Cette déclaration confirme donc ce qu'annonçait le ministre de l'Economie ce mercredi matin dans le Figaro. Selon lui, la "refonte" du partenariat entre EDF et Areva pourrait aller "jusqu'à un rapprochement, y compris capitalistique". "Notre volonté, c'est très clairement qu'il y ait une réorganisation profonde, une refonte, du partenariat historique de ces deux groupes, au bénéfice de chacun d'eux", a déclaré le ministre dans le quotidien, évoquant une "intégration stratégique et opérationnelle très forte."

"Les modalités ne sont pas encore arrêtées", a-t-il ajouté. "Ce peut être une plus grande coopération industrielle, ou aller jusqu'à un rapprochement, y compris capitalistique. Je pense en particulier à toute l'activité réacteurs, de l'ingénierie à la maintenance".

Mais pour le directeur général d'Areva, Philippe Knoche, ces discussions capitalistiques se feront éventuellement "dans un second temps".

Marché chinois prioritaire

Emmanuel Macron avait jusque-là estimé que l'hypothèse d'une prise de participation d'EDF ou de GDF Suez dans certains actifs du groupe n'était "pas sur la table".

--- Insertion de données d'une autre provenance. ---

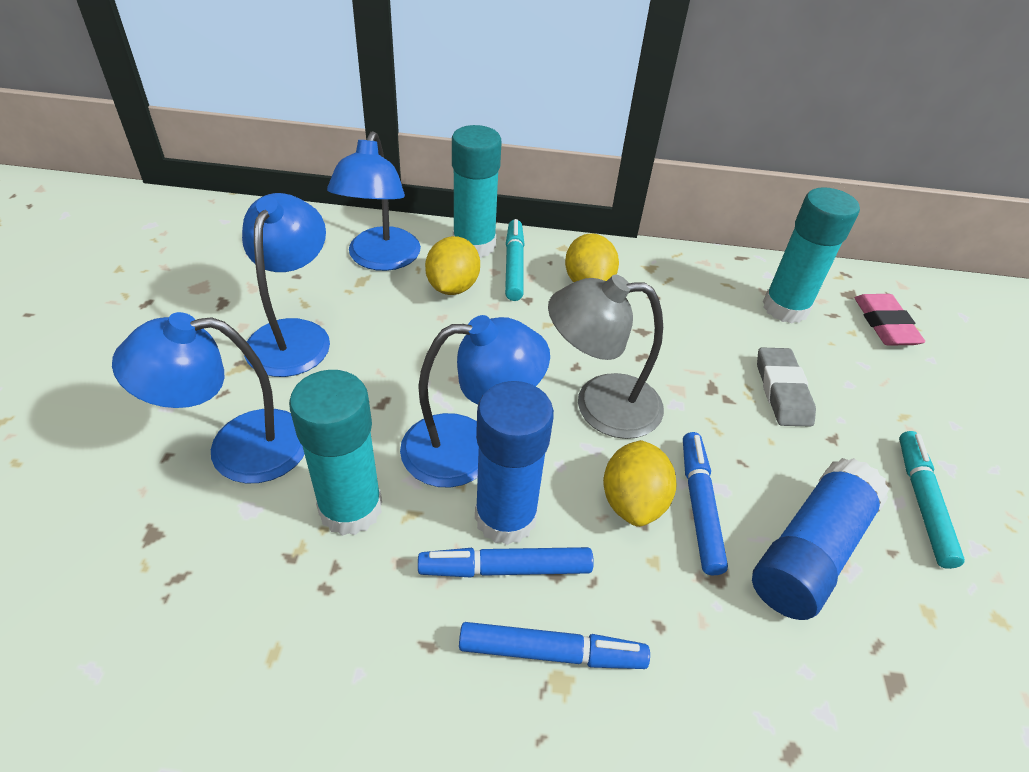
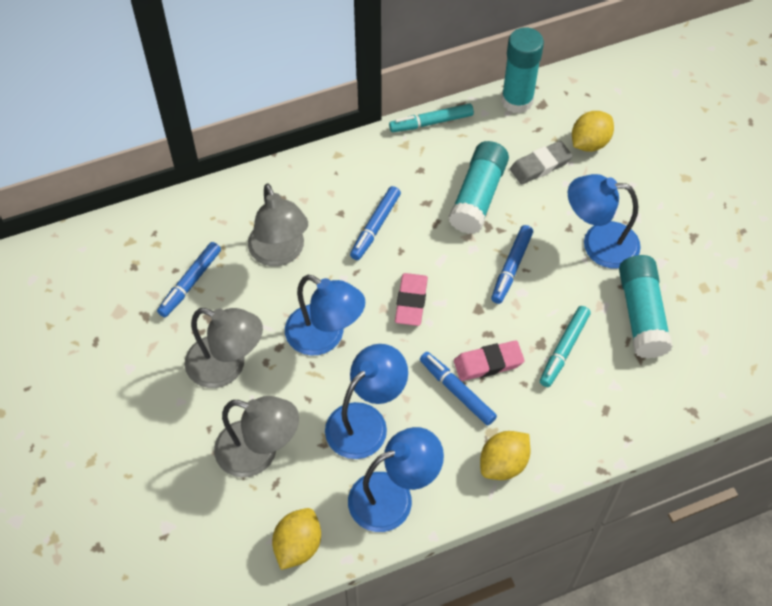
blue glue stick: [475,381,554,545] [752,458,889,620] = 2 -> none = 0
blue marker: [418,547,594,577] [459,622,650,669] [683,432,728,575] = 3 -> [157,242,221,317] [350,186,401,260] [420,352,497,426] [491,225,533,304] = 4
grey lamp: [548,275,664,439] = 1 -> [185,308,263,388] [214,396,299,477] [248,184,308,266] = 3
pink eraser: [855,294,925,346] = 1 -> [395,273,428,326] [454,340,525,381] = 2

Le ministre a répété que la question d'une recapitalisation publique était "prématurée", estimant que "la priorité, c'est le redressement opérationnel, le rétablissement du partenariat avec EDF et, en aucun cas, une augmentation de capital par les pouvoirs publics." Dans le communiqué, les ministres précisent tout de même que: "l'État étudiera avec attention les conclusions de ces travaux, et prendra le moment venu ses responsabilités en sa qualité d’actionnaire et au regard de ses responsabilités, en termes d’organisation de la filière nucléaire française".

Emmanuel Macron a par ailleurs estimé que le redressement d'Areva "repose sur trois axes : un plan d'économies, une relance de sa politique à l'export et une refonte de la filière nucléaire française". Sur le premier point, le ministre a dit "entendre l'inquiétude des salariés", jugeant qu'"il ne sert à rien d'agiter les peurs" et dit qu'il "atten[dait] d'Areva un dialogue social exemplaire".

A l'export, Emmanuel Macron a estimé que le marché chinois était le "premier objectif" d'Areva, notamment les marchés des réacteurs de Taishan 3 et 4, ainsi que dans le renforcement de son offre de réacteurs moyenne puissance.